◆ Task requirements ◆
Your task is to count the lines of the entries below that include the word "subsection" and to give only the resulting number.

◆ Material supplied ◆
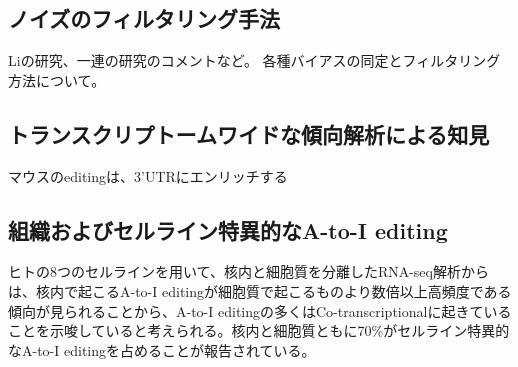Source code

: \subsection{ノイズのフィルタリング手法}
Liの研究、一連の研究のコメントなど。
各種バイアスの同定とフィルタリング方法について。

\subsection{トランスクリプトームワイドな傾向解析による知見}
マウスのeditingは、3'UTRにエンリッチする

\subsection{組織およびセルライン特異的なA-to-I editing}
ヒトの8つのセルラインを用いて、核内と細胞質を分離したRNA-seq解析からは、核内で起こるA-to-I editingが細胞質で起こるものより数倍以上高頻度である傾向が見られることから、A-to-I editingの多くはCo-transcriptionalに起きていることを示唆していると考えられる。核内と細胞質ともに70\%がセルライン特異的なA-to-I editingを占めることが報告されている。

◆ Task solution ◆
3